Many intra-allelic variation studies suggest that disease-causing alleles arose rather recently in human history.

=== Cystic fibrosis ===
The Serre et al. (1990) study estimated that an allele causing cystic fibrosis arose approximately 181.4 generations ago. Therefore, they estimated that the allele age to be between 3,000 and 6,000 years ago. However, other studies have obtained drastically different estimates. Morral et al. (1994) suggested a minimum age of 52,000 years ago. A reanalysis of the Morral et al. (1994) data by Slatkin and Rannala (2000) estimated an allele age of approximately 3,000 years, which is consistent with the Serre et al. (1990) results.

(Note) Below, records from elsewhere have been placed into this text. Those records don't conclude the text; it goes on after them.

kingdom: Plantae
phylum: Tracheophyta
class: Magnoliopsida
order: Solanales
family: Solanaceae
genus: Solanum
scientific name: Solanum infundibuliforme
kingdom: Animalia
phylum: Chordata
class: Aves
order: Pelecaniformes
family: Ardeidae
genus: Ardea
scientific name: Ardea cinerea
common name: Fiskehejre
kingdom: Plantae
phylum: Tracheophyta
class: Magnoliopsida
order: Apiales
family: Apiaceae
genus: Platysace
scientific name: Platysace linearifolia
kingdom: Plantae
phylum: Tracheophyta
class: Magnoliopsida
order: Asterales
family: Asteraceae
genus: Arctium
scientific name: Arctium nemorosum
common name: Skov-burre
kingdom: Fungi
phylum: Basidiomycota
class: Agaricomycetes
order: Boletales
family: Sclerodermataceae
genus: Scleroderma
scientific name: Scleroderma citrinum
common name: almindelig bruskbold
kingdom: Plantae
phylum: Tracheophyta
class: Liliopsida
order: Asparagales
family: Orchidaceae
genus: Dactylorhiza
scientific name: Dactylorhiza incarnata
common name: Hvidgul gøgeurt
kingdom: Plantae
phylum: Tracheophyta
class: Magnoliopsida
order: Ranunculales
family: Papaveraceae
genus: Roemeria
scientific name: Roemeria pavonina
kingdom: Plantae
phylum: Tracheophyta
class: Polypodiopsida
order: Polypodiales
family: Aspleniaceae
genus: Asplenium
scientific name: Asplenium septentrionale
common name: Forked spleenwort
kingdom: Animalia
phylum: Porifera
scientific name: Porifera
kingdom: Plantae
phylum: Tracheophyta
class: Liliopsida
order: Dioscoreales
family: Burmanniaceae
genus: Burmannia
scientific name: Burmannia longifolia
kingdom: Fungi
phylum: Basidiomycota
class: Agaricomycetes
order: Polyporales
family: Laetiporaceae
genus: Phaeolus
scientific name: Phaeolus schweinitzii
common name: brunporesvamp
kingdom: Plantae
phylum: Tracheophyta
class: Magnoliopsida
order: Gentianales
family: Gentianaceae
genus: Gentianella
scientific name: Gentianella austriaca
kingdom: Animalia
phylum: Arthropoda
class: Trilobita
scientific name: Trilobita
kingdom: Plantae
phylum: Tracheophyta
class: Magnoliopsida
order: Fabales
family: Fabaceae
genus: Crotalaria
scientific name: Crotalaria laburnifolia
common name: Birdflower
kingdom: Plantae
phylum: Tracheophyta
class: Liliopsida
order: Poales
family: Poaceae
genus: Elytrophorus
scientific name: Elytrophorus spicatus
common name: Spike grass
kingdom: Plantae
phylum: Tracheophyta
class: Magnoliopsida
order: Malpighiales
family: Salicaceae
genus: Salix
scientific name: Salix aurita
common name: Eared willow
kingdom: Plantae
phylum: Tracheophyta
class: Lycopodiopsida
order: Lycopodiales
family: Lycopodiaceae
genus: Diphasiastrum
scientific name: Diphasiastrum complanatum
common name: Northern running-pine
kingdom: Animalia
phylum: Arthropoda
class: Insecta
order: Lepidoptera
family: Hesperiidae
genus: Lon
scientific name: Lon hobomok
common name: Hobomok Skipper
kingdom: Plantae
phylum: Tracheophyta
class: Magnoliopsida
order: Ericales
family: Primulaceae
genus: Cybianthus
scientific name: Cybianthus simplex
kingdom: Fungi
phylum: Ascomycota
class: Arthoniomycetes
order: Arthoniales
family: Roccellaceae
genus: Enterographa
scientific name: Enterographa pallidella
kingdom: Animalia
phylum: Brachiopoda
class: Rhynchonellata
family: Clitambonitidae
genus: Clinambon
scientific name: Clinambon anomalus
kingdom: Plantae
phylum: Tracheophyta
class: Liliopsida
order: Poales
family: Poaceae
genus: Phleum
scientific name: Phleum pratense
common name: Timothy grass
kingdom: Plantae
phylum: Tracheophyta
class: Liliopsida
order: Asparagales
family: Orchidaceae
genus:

=== AIDS-resistance allele (CCR5) ===
A 32 base pair deletion at the CCR5 locus results in resistance to the HIV infection, which causes AIDS. Individuals who are homozygous for the mutation experience complete resistance to the infection, while heterozygotes only experience partial resistance to the infection, resulting in a delayed onset of AIDS. A study by Stephens et al. in 1998 suggested that this allele originated approximately 27.5 generations, or 688 years ago. These results were obtained using intra-allelic variation analysis. This same study also used the allele frequency and the Kimura-Ohta model to estimate allele age. This method provided very different results, suggesting that the allele appeared more than 100,000 years ago. Stephens et al. (1996) argue that the discrepancy between these age estimates strongly suggest recent positive selection for the CCR5 mutation. Because the CCR5 mutation also offers resistance to smallpox, these results are consistent with the idea that the CCR5 mutation first rose to higher frequency due to positive selection during smallpox outbreaks in European history before being positively selected for due to its role in HIV resistance.

=== Lactase persistence ===
Many adults are lactose intolerant because their bodies cease production of the enzyme lactase post childhood. However, mutations in the promoter region of the lactase gene (LCT) result in the continued production of lactase throughout adulthood in certain African populations, a condition known as lactase persistence. A study conducted by Sarah Tishkoff and her team shows that the mutation for lactase persistence has been under positive selection since its recent appearance approximately 3,000 to 7,000 years ago. These dates are consistent with the rise of cattle domestication and pastoralist lifestyles in these regions, making the lactase persistence mutation a strong example of gene-culture co-evolution.